Even if we completely stopped emitting CO2 today we would be completely fucked, and we're not doing that we are in fact producing more CO2 every year. That will probably change eventually but it's already too late.

Obviously nobody can know for sure, maybe we will get lucky and someone will come up with a genius plan that actually works. But that's far from guaranteed, as far as we know right now it's impossible so just assuming that's going to change is extremely naive. It's a thin sliver of hope it's not what we should be expecting nor relying on.

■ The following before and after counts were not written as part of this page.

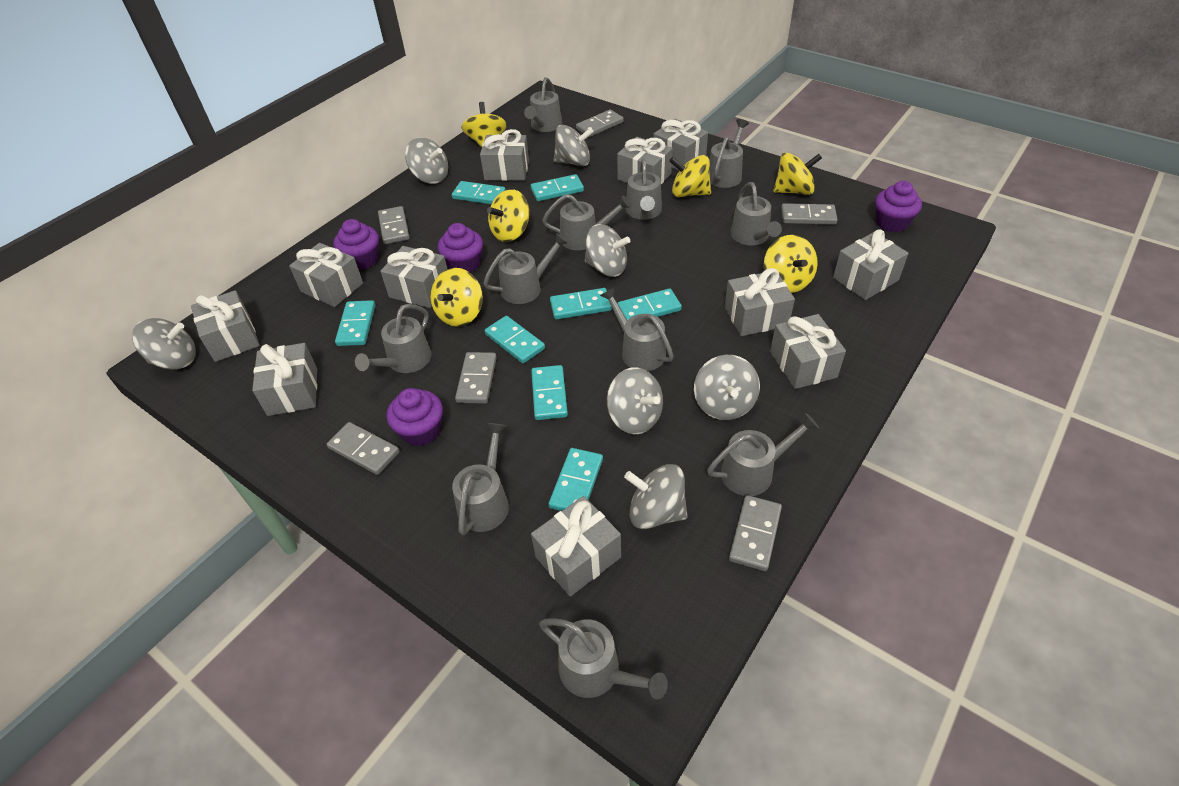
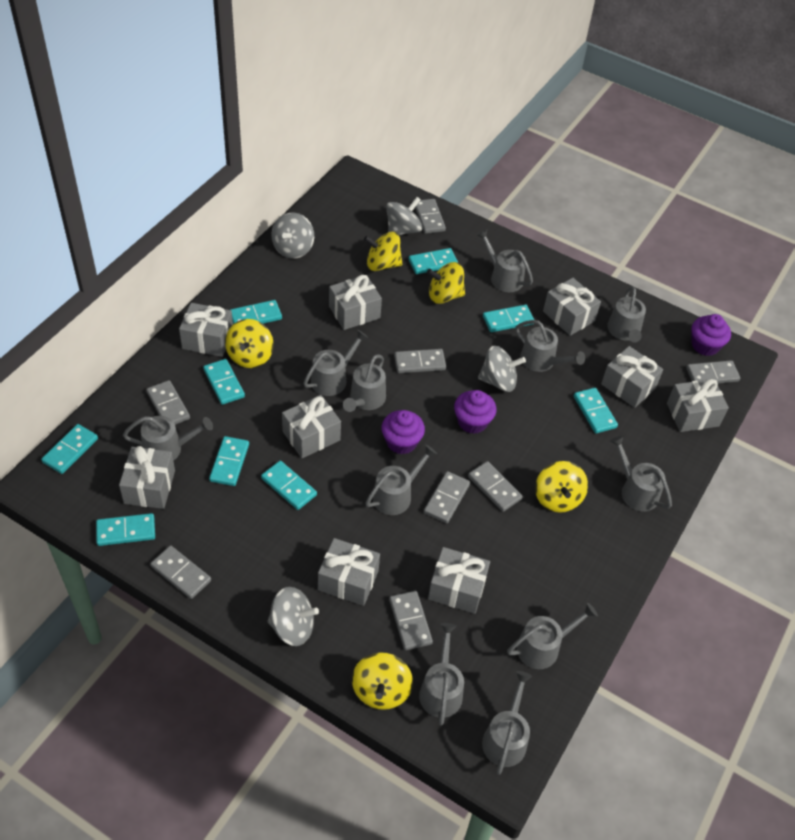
grey domino: [327,422,399,475] [378,206,409,244] [455,352,497,404] [576,110,624,137] [729,495,782,571] [781,203,837,225] = 6 -> [146,380,190,425] [150,545,211,599] [389,591,433,650] [394,349,446,373] [415,199,446,234] [424,471,470,523] [468,461,523,512] [686,360,740,383] = 8
grey gift: [191,290,260,362] [252,343,317,416] [289,243,363,307] [380,246,447,308] [480,129,529,181] [531,496,621,597] [617,137,673,184] [653,119,708,171] [724,268,795,336] [770,314,846,389] [833,229,909,300] = 11 -> [119,446,175,509] [179,303,233,357] [282,395,341,458] [318,538,380,606] [329,275,382,330] [428,547,490,614] [543,278,601,336] [601,346,663,408] [667,379,729,432] = 9
grey spinning top: [132,318,196,370] [405,138,448,184] [554,125,594,166] [585,224,630,277] [607,367,663,434] [624,464,688,529] [694,355,760,420] = 7 -> [267,587,319,646] [271,213,314,259] [386,197,422,235] [478,346,526,392] = 4
purple cupcake: [333,219,379,270] [386,388,443,446] [438,223,483,273] [875,181,922,232] = 4 -> [382,410,425,454] [454,390,496,434] [691,314,731,356] = 3
turquoise domino: [335,300,375,346] [452,181,506,204] [485,316,545,363] [531,174,584,201] [531,365,568,420] [549,448,603,511] [550,288,612,320] [617,288,682,320] = 8 -> [41,424,98,474] [96,513,155,546] [203,359,245,405] [209,436,249,486] [230,300,282,324] [261,461,317,510] [409,248,458,274] [483,305,534,332] [574,388,618,433] = 9
yellow spinning top: [430,268,483,327] [461,102,507,147] [487,189,529,242] [669,155,711,197] [764,235,818,293] [773,152,822,195] = 6 -> [225,319,274,368] [352,652,413,710] [364,232,402,271] [427,262,465,304] [535,461,588,513] = 5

We have no good solution, and given the scale of the problem we have almost no hope of finding one. Do you understand how much atmosphere there is? We've been burning fossil fuels as fast as we can for centuries, now we are finally seeing the result of that and it's so slow that lots of people still don't believe it's happening. It's way harder to reverse.

Also, ice. Ice is important. Ice reflects sunlight and essentially stores cold. Less ice means more heat. More heat means less ice. Do you understand how long it's taken to build the amount of ice on the planet? Absolutely no amount of terraforming will rebuild the ice we're losing and have lost, not in thousands of years.

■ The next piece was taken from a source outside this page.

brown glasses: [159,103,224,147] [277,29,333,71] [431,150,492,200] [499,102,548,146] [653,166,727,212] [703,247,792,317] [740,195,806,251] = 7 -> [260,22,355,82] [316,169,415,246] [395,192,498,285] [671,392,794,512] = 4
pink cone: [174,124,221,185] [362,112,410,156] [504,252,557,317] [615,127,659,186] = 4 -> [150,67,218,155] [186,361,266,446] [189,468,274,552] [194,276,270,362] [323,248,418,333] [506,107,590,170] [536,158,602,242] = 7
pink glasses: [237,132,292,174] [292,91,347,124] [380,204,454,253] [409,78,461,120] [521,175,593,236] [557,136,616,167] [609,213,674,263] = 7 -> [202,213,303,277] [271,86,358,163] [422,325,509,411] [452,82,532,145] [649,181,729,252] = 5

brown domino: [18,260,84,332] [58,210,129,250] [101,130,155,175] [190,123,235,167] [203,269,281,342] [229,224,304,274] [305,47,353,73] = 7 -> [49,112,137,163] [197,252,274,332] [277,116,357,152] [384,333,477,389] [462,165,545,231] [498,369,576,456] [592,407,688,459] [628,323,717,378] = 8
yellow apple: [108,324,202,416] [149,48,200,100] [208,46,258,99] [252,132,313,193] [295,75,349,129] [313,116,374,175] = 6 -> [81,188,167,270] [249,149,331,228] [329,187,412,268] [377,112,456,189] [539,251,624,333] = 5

> They're also not nearly the same scale as climate change which is apocalyptic.

This is a claim about the future which the science does not support, and you seem to be basing a lot of your worldview on it. Have some humility about predicting the future.

> Obviously nobody can know for sure, maybe we will get lucky and someone will come up with a genius plan that actually works.

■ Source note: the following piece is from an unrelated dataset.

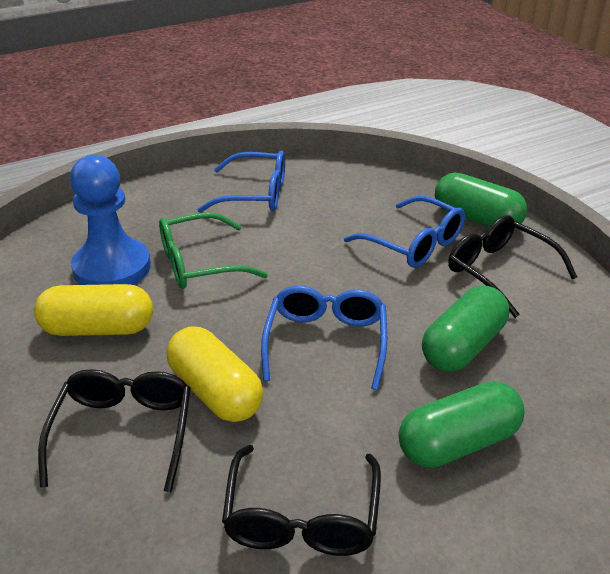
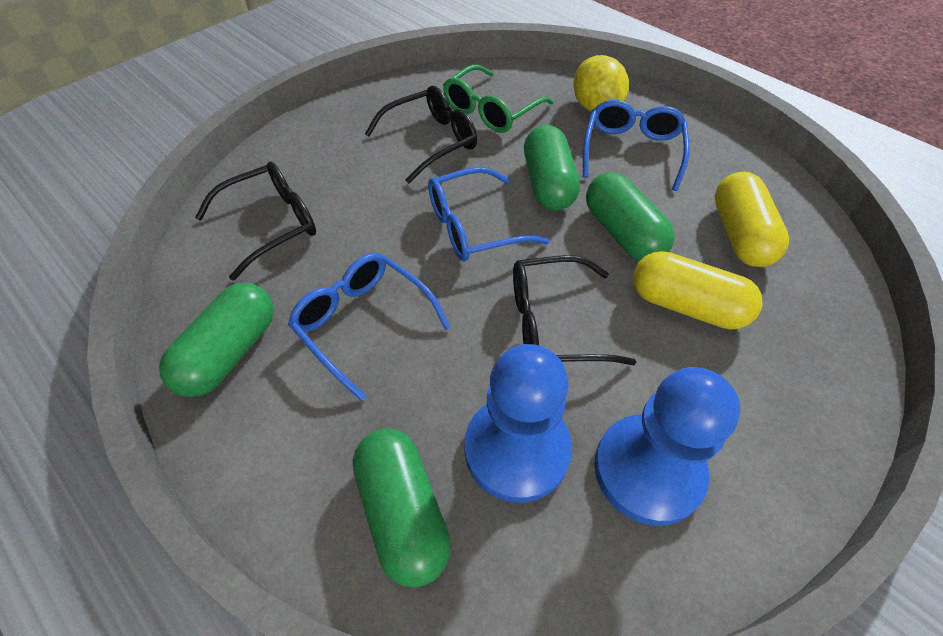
blue pawn: [70,155,151,285] = 1 -> [465,344,572,503] [594,367,740,526] = 2
green capsule: [399,381,525,468] [422,286,509,372] [435,173,527,229] = 3 -> [159,283,274,397] [353,428,451,587] [524,125,580,210] [586,172,675,261] = 4
yellow lemon: none = 0 -> [573,55,629,112] = 1

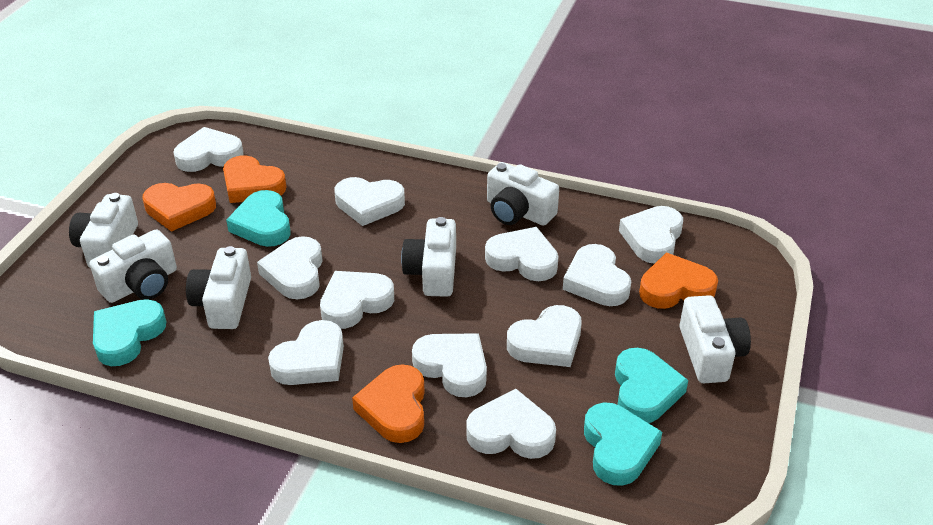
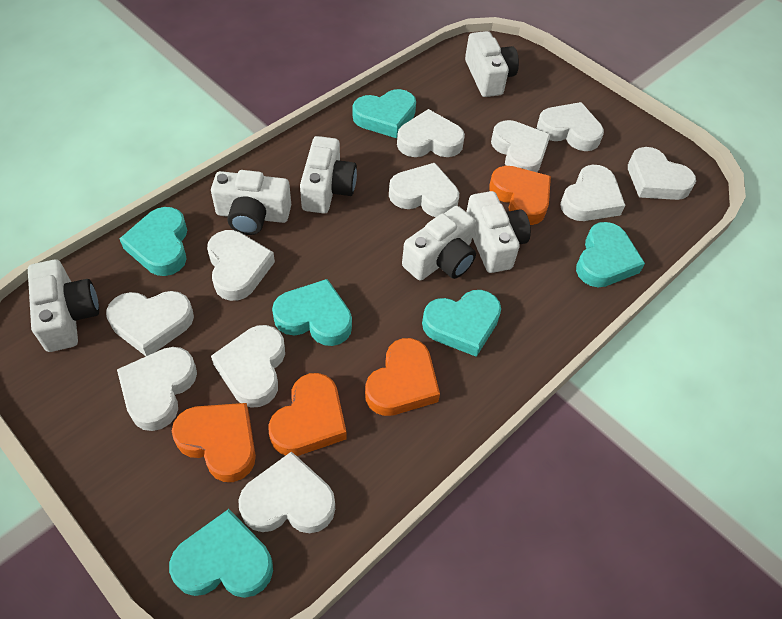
turquoise heart: [93,299,166,366] [226,190,291,247] [584,402,662,486] [615,348,688,423] = 4 -> [119,207,187,276] [169,509,273,598] [272,279,352,346] [353,89,416,138] [422,290,501,357] [576,222,645,287] = 6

Nobody can know at all. We're talking about predicting the future.

But it's not really a matter of luck. Humans are problem solvers, now with immense power, capable of doing amazing things when we decide to.

  • > This is a claim about the future which the science does not support

    There is scientific consensus that +5C is a doomsday scenario. Civilization ending. This isn't my prediction, this is the scientific consensus. And obviously it's not like +3C or +4C is a walk in the park either. We will be close to +5C within this century unless something changes drastically.

    That's not a prediction that's a projection, just like if you're driving your car at 100 miles per hour then in an hour you will be 100 miles ahead. The difference is when it comes to greenhouse gas emissions we do not have a brake pedal and there is no friction. We can't take back the carbon. The only thing we can do, and the only thing we are doing, is accelerate. And on top of that, we're going downhill - we're accelerating whether we want to or not. And it's getting steeper the further we go.

    Ice reflects an enormous amount of energy back into space, as the amount of ice drops the amount of heat absorbed by the planet increases. On top of that, the ice traps enormous amounts of greenhouse gases. In the poles and previously permafrozen tundras that are now thawing. As the atmosphere heats up it is capable of holding more water vapor which is also a greenhouse gas. Warmer temperatures also lead to forest fires, releasing huge amounts of greenhouse gases and weakening one of the few ways we're actually removing some carbon from the air.

    These are some of the feedback loops in play causing warming to rise exponentially the worse it gets.

    > Nobody can know at all. We're talking about predicting the future.

    Scientists predicted the future 50 years ago and we are right on track for those predictions. 50 years ago they said this is where we will be in 50 years, and here we are. Now you're like "but we can't predict the future" well we did. And to top if off you're waxing about how powerful we are - apparently not powerful enough to predict global warming, but powerful enough to stop it? When? Why aren't we doing it then if we're so powerful? Why are we just making it worse instead?